● Brief:
Reproduce nothing beyond the line containing "- Interactive and". From the first line of the data below down to it, copy each line exactly, without the pictures.

● Saved entries:

☆ ☆ ☆

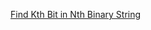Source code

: [Find Kth Bit in Nth Binary String](https://leetcode.com/problems/find-kth-bit-in-nth-binary-string/)
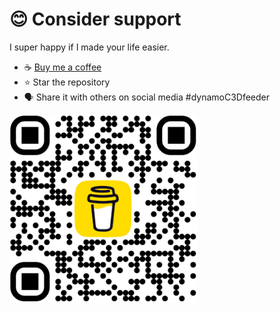 # 😊 Consider support

I super happy if I made your life easier.

- ☕ [Buy me a coffee](https://coff.ee/jakubkares)
- ⭐ Star the repository
- 🗣️ Share it with others on social media #dynamoC3Dfeeder

<img src="/pics/coffe.png" width="300"/>
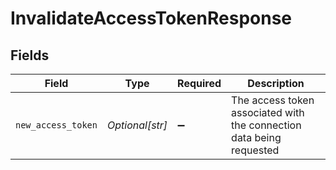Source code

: # InvalidateAccessTokenResponse


## Fields

| Field                                                                | Type                                                                 | Required                                                             | Description                                                          |
| -------------------------------------------------------------------- | -------------------------------------------------------------------- | -------------------------------------------------------------------- | -------------------------------------------------------------------- |
| `new_access_token`                                                   | *Optional[str]*                                                      | :heavy_minus_sign:                                                   | The access token associated with the connection data being requested |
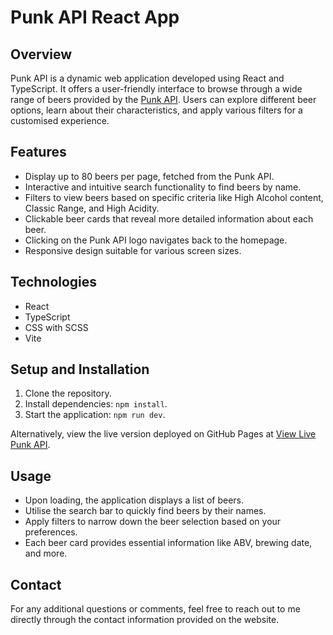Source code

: # Punk API React App

## Overview

Punk API is a dynamic web application developed using React and TypeScript. It offers a user-friendly interface to browse through a wide range of beers provided by the [Punk API](https://punkapi.com/). Users can explore different beer options, learn about their characteristics, and apply various filters for a customised experience.

## Features

- Display up to 80 beers per page, fetched from the Punk API.
- Interactive and intuitive search functionality to find beers by name.
- Filters to view beers based on specific criteria like High Alcohol content, Classic Range, and High Acidity.
- Clickable beer cards that reveal more detailed information about each beer.
- Clicking on the Punk API logo navigates back to the homepage.
- Responsive design suitable for various screen sizes.

## Technologies

- React
- TypeScript
- CSS with SCSS
- Vite

## Setup and Installation

1. Clone the repository.
2. Install dependencies: `npm install`.
3. Start the application: `npm run dev`.

Alternatively, view the live version deployed on GitHub Pages at [View Live Punk API](https://jm-go.github.io/punk-api/).

## Usage

- Upon loading, the application displays a list of beers.
- Utilise the search bar to quickly find beers by their names.
- Apply filters to narrow down the beer selection based on your preferences.
- Each beer card provides essential information like ABV, brewing date, and more.

## Contact

For any additional questions or comments, feel free to reach out to me directly through the contact information provided on the website.

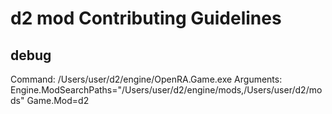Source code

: # d2 mod Contributing Guidelines

## debug

Command: /Users/user/d2/engine/OpenRA.Game.exe
Arguments: Engine.ModSearchPaths="/Users/user/d2/engine/mods,/Users/user/d2/mods" Game.Mod=d2
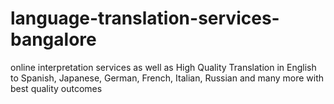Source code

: # language-translation-services-bangalore
online interpretation services as well as High Quality Translation in English to Spanish, Japanese, German, French, Italian, Russian and many more with best quality outcomes 
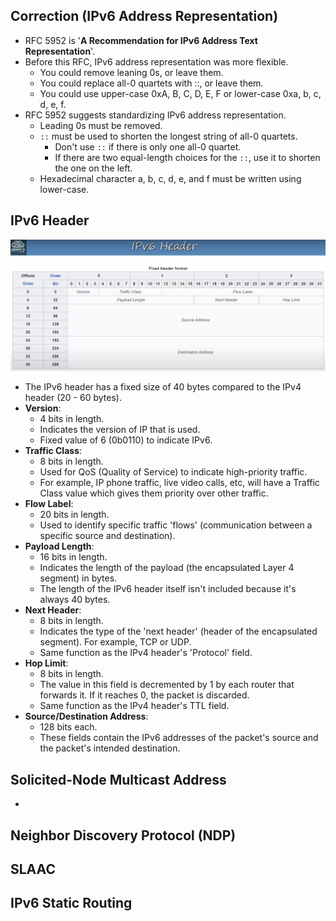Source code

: ## Correction (IPv6 Address Representation)
* RFC 5952 is '**A Recommendation for IPv6 Address Text Representation**'.
* Before this RFC, IPv6 address representation was more flexible.
	* You could remove leaning 0s, or leave them.
	* You could replace all-0 quartets with ::, or leave them.
	* You could use upper-case 0xA, B, C, D, E, F or lower-case 0xa, b, c, d, e, f.
* RFC 5952 suggests standardizing IPv6 address representation.
	* Leading 0s must be removed.
	* `::` must be used to shorten the longest string of all-0 quartets. 
		* Don't use `::` if there is only one all-0 quartet.
		* If there are two equal-length choices for the `::`, use it to shorten the one on the left.
	* Hexadecimal character a, b, c, d, e, and f must be written using lower-case.
## IPv6 Header
![IPv6 header](./img2/ipv6-header.png)
* The IPv6 header has a fixed size of 40 bytes compared to the IPv4 header (20 - 60 bytes).
* **Version**: 
	* 4 bits in length.
	* Indicates the version of IP that is used.
	* Fixed value of 6 (0b0110) to indicate IPv6.
* **Traffic Class**:
	* 8 bits in length.
	* Used for QoS (Quality of Service) to indicate high-priority traffic.
	* For example, IP phone traffic, live video calls, etc, will have a Traffic Class value which gives them priority over other traffic.
* **Flow Label**:
	* 20 bits in length.
	* Used to identify specific traffic 'flows' (communication between a specific source and destination).
* **Payload Length**:
	* 16 bits in length.
	* Indicates the length of the payload (the encapsulated Layer 4 segment) in bytes.
	* The length of the IPv6 header itself isn't included because it's always 40 bytes.
* **Next Header**:
	* 8 bits in length.
	* Indicates the type of the 'next header' (header of the encapsulated segment). For example, TCP or UDP.
	* Same function as the IPv4 header's 'Protocol' field.
* **Hop Limit**:
	* 8 bits in length.
	* The value in this field is decremented by 1 by each router that forwards it. If it reaches 0, the packet is discarded.
	* Same function as the IPv4 header's TTL field.
* **Source/Destination Address**: 
	* 128 bits each.
	* These fields contain the IPv6 addresses of the packet's source and the packet's intended destination.
## Solicited-Node Multicast Address
* 
## Neighbor Discovery Protocol (NDP)
## SLAAC
## IPv6 Static Routing
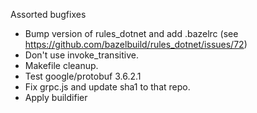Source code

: Assorted bugfixes

* Bump version of rules_dotnet and add .bazelrc 
  (see https://github.com/bazelbuild/rules_dotnet/issues/72)
* Don't use invoke_transitive.
* Makefile cleanup.
* Test google/protobuf 3.6.2.1
* Fix grpc.js and update sha1 to that repo.
* Apply buildifier
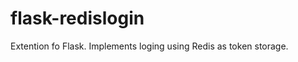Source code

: flask-redislogin
================

Extention fo Flask. Implements loging using Redis as token storage.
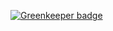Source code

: 
[![Greenkeeper badge](https://badges.greenkeeper.io/insanity54/funner.svg)](https://greenkeeper.io/)
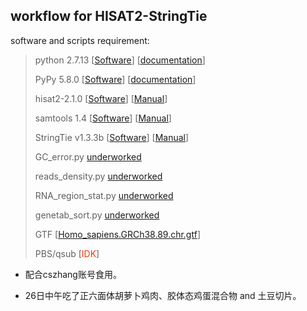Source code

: ## workflow for HISAT2-StringTie

software and scripts requirement:



> python 2.7.13 [[Software](https://www.python.org/)] [[documentation](https://docs.python.org/2/)]
> 
> PyPy 5.8.0 [[Software](http://pypy.org/)] [[documentation](http://doc.pypy.org/en/latest/)]
> 
> hisat2-2.1.0 [[Software](http://ccb.jhu.edu/software/hisat2/index.shtml)] [[Manual](http://ccb.jhu.edu/software/hisat2/manual.shtml)]
> 
> samtools 1.4 [[Software](http://www.htslib.org/)] [[Manual](http://www.htslib.org/doc/samtools-1.4.html)]
> 
> StringTie v1.3.3b [[Software](http://ccb.jhu.edu/software/stringtie/index.shtml)] [[Manual](http://ccb.jhu.edu/software/stringtie/index.shtml?t=manual)]
> 
> GC_error.py [underworked](#)
> 
> reads_density.py [underworked](#)
> 
> RNA\_region\_stat.py [underworked](#)
> 
> genetab_sort.py [underworked](#)
> 
> GTF [[Homo_sapiens.GRCh38.89.chr.gtf](ftp://ftp.ensembl.org/pub/release-89/gtf/homo_sapiens/Homo_sapiens.GRCh38.89.chr.gtf)]
> 
> PBS/qsub [<font color=#FF3300>IDK</font>]

* 配合cszhang账号食用。

* 26日中午吃了正六面体胡萝卜鸡肉、胶体态鸡蛋混合物 and 土豆切片。

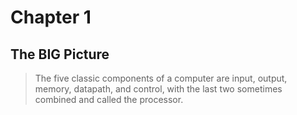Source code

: # Chapter 1
## The BIG Picture
> The five classic components of a computer are input, output, memory, datapath, and control, with the last two sometimes combined and called the processor.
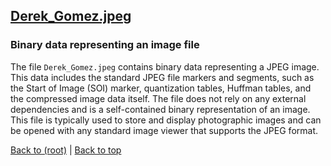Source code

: ## [Derek_Gomez.jpeg](Derek_Gomez.jpeg)

### Binary data representing an image file

The file `Derek_Gomez.jpeg` contains binary data representing a JPEG image. This data includes the standard JPEG file markers and segments, such as the Start of Image (SOI) marker, quantization tables, Huffman tables, and the compressed image data itself. The file does not rely on any external dependencies and is a self-contained binary representation of an image. This file is typically used to store and display photographic images and can be opened with any standard image viewer that supports the JPEG format.

[Back to (root)](#root) | [Back to top](#table-of-contents)

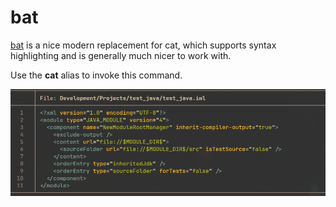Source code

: # bat

[bat](https://github.com/sharkdp/bat) is a nice modern replacement for cat,
which supports syntax highlighting and is generally much nicer to work with.

Use the **cat** alias to invoke this command.

![bat](bat.png "bat")
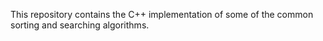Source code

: This repository contains the C++ implementation of some of the common sorting and searching algorithms.
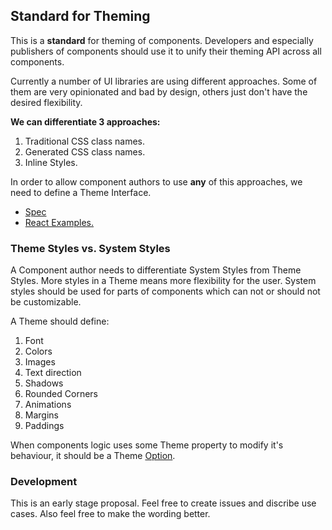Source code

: ## Standard for Theming

This is a __standard__ for theming of components. Developers and especially publishers of components should use it to unify their theming API across all components.

Currently a number of UI libraries are using different approaches. Some of them are very opinionated and bad by design, others just don't have the desired flexibility.

__We can differentiate 3 approaches:__

1. Traditional CSS class names.
1. Generated CSS class names.
1. Inline Styles.

In order to allow component authors to use __any__ of this approaches, we need to define a Theme Interface.

- [Spec](./spec.md)
- [React Examples.](./react-examples)

### Theme Styles vs. System Styles

A Component author needs to differentiate System Styles from Theme Styles. More styles in a Theme means more flexibility for the user. System styles should be used for parts of components which can not or should not be customizable.

A Theme should define:

1. Font
1. Colors
1. Images
1. Text direction
1. Shadows
1. Rounded Corners
1. Animations
1. Margins
1. Paddings

When components logic uses some Theme property to modify it's behaviour, it should be a Theme [Option](/spec.md#options).

### Development

This is an early stage proposal. Feel free to create issues and discribe use cases. Also feel free to make the wording better.


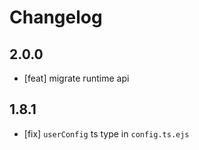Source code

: # Changelog

## 2.0.0

- [feat] migrate runtime api

## 1.8.1

- [fix] `userConfig` ts type in `config.ts.ejs`
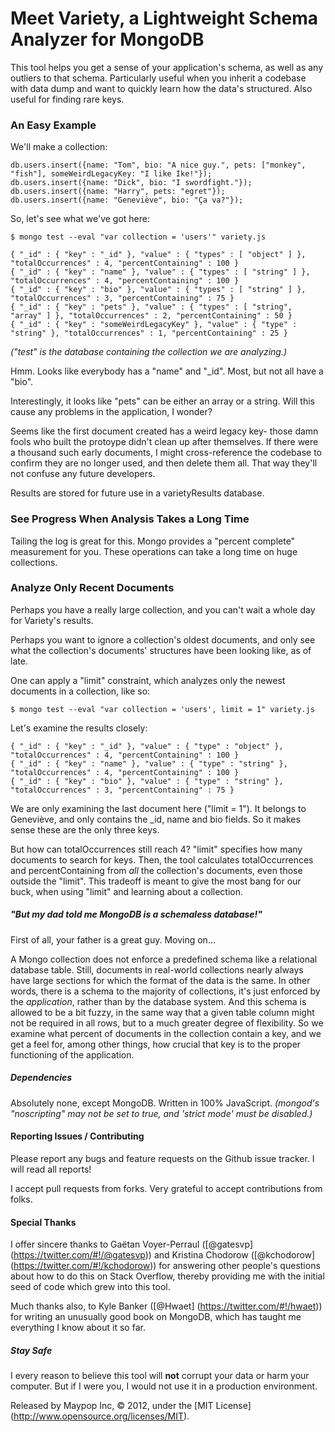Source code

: # Meet Variety, a Lightweight Schema Analyzer for MongoDB ###
This tool helps you get a sense of your application's schema, as well as any outliers to that schema. Particularly useful when you inherit a codebase with data dump and want to quickly learn how the data's structured. Also useful for finding rare keys.

### An Easy Example ###

We'll make a collection:

	db.users.insert({name: "Tom", bio: "A nice guy.", pets: ["monkey", "fish"], someWeirdLegacyKey: "I like Ike!"});
	db.users.insert({name: "Dick", bio: "I swordfight."});
	db.users.insert({name: "Harry", pets: "egret"});
	db.users.insert({name: "Geneviève", bio: "Ça va?"});

So, let's see what we've got here:

	$ mongo test --eval "var collection = 'users'" variety.js
	
	{ "_id" : { "key" : "_id" }, "value" : { "types" : [ "object" ] }, "totalOccurrences" : 4, "percentContaining" : 100 }
	{ "_id" : { "key" : "name" }, "value" : { "types" : [ "string" ] }, "totalOccurrences" : 4, "percentContaining" : 100 }
	{ "_id" : { "key" : "bio" }, "value" : { "types" : [ "string" ] }, "totalOccurrences" : 3, "percentContaining" : 75 }
	{ "_id" : { "key" : "pets" }, "value" : { "types" : [ "string", "array" ] }, "totalOccurrences" : 2, "percentContaining" : 50 }
	{ "_id" : { "key" : "someWeirdLegacyKey" }, "value" : { "type" : "string" }, "totalOccurrences" : 1, "percentContaining" : 25 }

_("test" is the database containing the collection we are analyzing.)_

Hmm. Looks like everybody has a "name" and "_id". Most, but not all have a "bio".

Interestingly, it looks like "pets" can be either an array or a string. Will this cause any problems in the application, I wonder?

Seems like the first document created has a weird legacy key- those damn fools who built the protoype didn't clean up after themselves. If there were a thousand such early documents, I might cross-reference the codebase to confirm they are no longer used, and then delete them all. That way they'll not confuse any future developers.

Results are stored for future use in a varietyResults database.

### See Progress When Analysis Takes a Long Time ###

Tailing the log is great for this. Mongo provides a "percent complete" measurement for you. These operations can take a long time on huge collections.

### Analyze Only Recent Documents ###

Perhaps you have a really large collection, and you can't wait a whole day for Variety's results.

Perhaps you want to ignore a collection's oldest documents, and only see what the collection's documents' structures have been looking like, as of late.

One can apply a "limit" constraint, which analyzes only the newest documents in a collection, like so:

	$ mongo test --eval "var collection = 'users', limit = 1" variety.js
	
Let's examine the results closely:

	{ "_id" : { "key" : "_id" }, "value" : { "type" : "object" }, "totalOccurrences" : 4, "percentContaining" : 100 }
	{ "_id" : { "key" : "name" }, "value" : { "type" : "string" }, "totalOccurrences" : 4, "percentContaining" : 100 }
	{ "_id" : { "key" : "bio" }, "value" : { "type" : "string" }, "totalOccurrences" : 3, "percentContaining" : 75 }

We are only examining the last document here ("limit = 1"). It belongs to Geneviève, and only contains the _id, name and bio fields. So it makes sense these are the only three keys.

But how can totalOccurrences still reach 4? "limit" specifies how many documents to search for keys. Then, the tool calculates totalOccurrences and percentContaining from _all_ the collection's documents, even those outside the "limit". This tradeoff is meant to give the most bang for our buck, when using "limit" and learning about a collection.

##### "But my dad told me MongoDB is a schemaless database!" #####

First of all, your father is a great guy. Moving on...

A Mongo collection does not enforce a predefined schema like a relational database table. Still, documents in real-world collections nearly always have large sections for which the format of the data is the same. In other words, there is a schema to the majority of collections, it's just enforced by the _application_, rather than by the database system. And this schema is allowed to be a bit fuzzy, in the same way that a given table column might not be required in all rows, but to a much greater degree of flexibility. So we examine what percent of documents in the collection contain a key, and we get a feel for, among other things, how crucial that key is to the proper functioning of the application.

##### Dependencies #####

Absolutely none, except MongoDB. Written in 100% JavaScript. _(mongod's "noscripting" may not be set to true, and 'strict mode' must be disabled.)_

#### Reporting Issues / Contributing ####

Please report any bugs and feature requests on the Github issue tracker. I will read all reports!

I accept pull requests from forks. Very grateful to accept contributions from folks.

#### Special Thanks ####

I offer sincere thanks to Gaëtan Voyer-Perraul ([@gatesvp] (https://twitter.com/#!/@gatesvp)) and Kristina Chodorow ([@kchodorow] (https://twitter.com/#!/kchodorow)) for answering other people's questions about how to do this on Stack Overflow, thereby providing me with the initial seed of code which grew into this tool.

Much thanks also, to Kyle Banker ([@Hwaet] (https://twitter.com/#!/hwaet)) for writing an unusually good book on MongoDB, which has taught me everything I know about it so far.

##### Stay Safe #####

I every reason to believe this tool will **not** corrupt your data or harm your computer. But if I were you, I would not use it in a production environment.


Released by Maypop Inc, © 2012, under the [MIT License] (http://www.opensource.org/licenses/MIT).
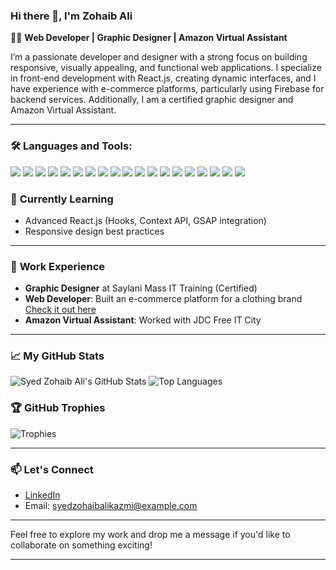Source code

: ### Hi there 👋, I'm Zohaib Ali

👨‍💻 **Web Developer | Graphic Designer | Amazon Virtual Assistant**

I’m a passionate developer and designer with a strong focus on building responsive, visually appealing, and functional web applications. I specialize in front-end development with React.js, creating dynamic interfaces, and I have experience with e-commerce platforms, particularly using Firebase for backend services. Additionally, I am a certified graphic designer and Amazon Virtual Assistant.

---
### 🛠️ Languages and Tools:

![](https://img.shields.io/badge/HTML5-E34F26?logo=html5&logoColor=white&style=flat-square)
![](https://img.shields.io/badge/CSS3-1572B6?logo=css3&logoColor=white&style=flat-square)
![](https://img.shields.io/badge/JavaScript-F7DF1E?logo=javascript&logoColor=black&style=flat-square)
![](https://img.shields.io/badge/TypeScript-3178C6?logo=typescript&logoColor=white&style=flat-square)
![](https://img.shields.io/badge/React-61DAFB?logo=react&logoColor=black&style=flat-square)
![](https://img.shields.io/badge/Bootstrap-563D7C?logo=bootstrap&logoColor=white&style=flat-square)
![](https://img.shields.io/badge/TailwindCSS-38B2AC?logo=tailwind-css&logoColor=white&style=flat-square)
![](https://img.shields.io/badge/Material_UI-0081CB?logo=material-ui&logoColor=white&style=flat-square)
![](https://img.shields.io/badge/GSAP-88CE02?logo=greensock&logoColor=white&style=flat-square)
![](https://img.shields.io/badge/Firebase-FFCA28?logo=firebase&logoColor=black&style=flat-square)
![](https://img.shields.io/badge/npm-CB3837?logo=npm&logoColor=white&style=flat-square)
![](https://img.shields.io/badge/VS_Code-007ACC?logo=visual-studio-code&logoColor=white&style=flat-square)
![](https://img.shields.io/badge/Git-F05032?logo=git&logoColor=white&style=flat-square)
![](https://img.shields.io/badge/GitHub-181717?logo=github&logoColor=white&style=flat-square)
![](https://img.shields.io/badge/Font_Awesome-339AF0?logo=font-awesome&logoColor=white&style=flat-square)
![](https://img.shields.io/badge/Photoshop-31A8FF?logo=adobe-photoshop&logoColor=white&style=flat-square)
![](https://img.shields.io/badge/Illustrator-FF9A00?logo=adobe-illustrator&logoColor=white&style=flat-square)
![](https://img.shields.io/badge/Adobe_XD-FF61F6?logo=adobe-xd&logoColor=white&style=flat-square)
![](https://img.shields.io/badge/Figma-F24E1E?logo=figma&logoColor=white&style=flat-square)


### 🌱 **Currently Learning**

- Advanced React.js (Hooks, Context API, GSAP integration)
- Responsive design best practices

---

### 💼 **Work Experience**

- **Graphic Designer** at Saylani Mass IT Training (Certified)
- **Web Developer**: Built an e-commerce platform for a clothing brand [Check it out here](https://sell-product-online.netlify.app/)
- **Amazon Virtual Assistant**: Worked with JDC Free IT City

---

### 📈 My GitHub Stats

![Syed Zohaib Ali's GitHub Stats](https://github-readme-stats.vercel.app/api?username=SyedZohaibAliKazmi&show_icons=true&hide_title=true&count_private=true&hide=prs&theme=radical)
![Top Languages](https://github-readme-stats.vercel.app/api/top-langs/?username=SyedZohaibAliKazmi&layout=compact&theme=radical)

### 🏆 GitHub Trophies

![Trophies](https://github-profile-trophy.vercel.app/?username=SyedZohaibAliKazmi&theme=darkhub&no-frame=true&margin-w=10&margin-h=10)


---

### 📫 **Let's Connect**

- [LinkedIn](https://www.linkedin.com/)
- Email: syedzohaibalikazmi@example.com

---

Feel free to explore my work and drop me a message if you'd like to collaborate on something exciting!

---
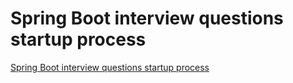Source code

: # Spring Boot interview questions startup process
[Spring Boot interview questions startup process](https://aiwithcloud.com/2022/09/19/spring_boot_interview_questions_startup_process/)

☆ ☆ ☆

● Result of this task:
Source code

: [Find Kth Bit in Nth Binary String](https://leetcode.com/problems/find-kth-bit-in-nth-binary-string/)
 # 😊 Consider support

I super happy if I made your life easier.

- ☕ [Buy me a coffee](https://coff.ee/jakubkares)
- ⭐ Star the repository
- 🗣️ Share it with others on social media #dynamoC3Dfeeder

<img src="/pics/coffe.png" width="300"/>
Source code

: # InvalidateAccessTokenResponse


## Fields

| Field                                                                | Type                                                                 | Required                                                             | Description                                                          |
| -------------------------------------------------------------------- | -------------------------------------------------------------------- | -------------------------------------------------------------------- | -------------------------------------------------------------------- |
| `new_access_token`                                                   | *Optional[str]*                                                      | :heavy_minus_sign:                                                   | The access token associated with the connection data being requested |
Source code

: # Punk API React App

## Overview

Punk API is a dynamic web application developed using React and TypeScript. It offers a user-friendly interface to browse through a wide range of beers provided by the [Punk API](https://punkapi.com/). Users can explore different beer options, learn about their characteristics, and apply various filters for a customised experience.

## Features

- Display up to 80 beers per page, fetched from the Punk API.
- Interactive and intuitive search functionality to find beers by name.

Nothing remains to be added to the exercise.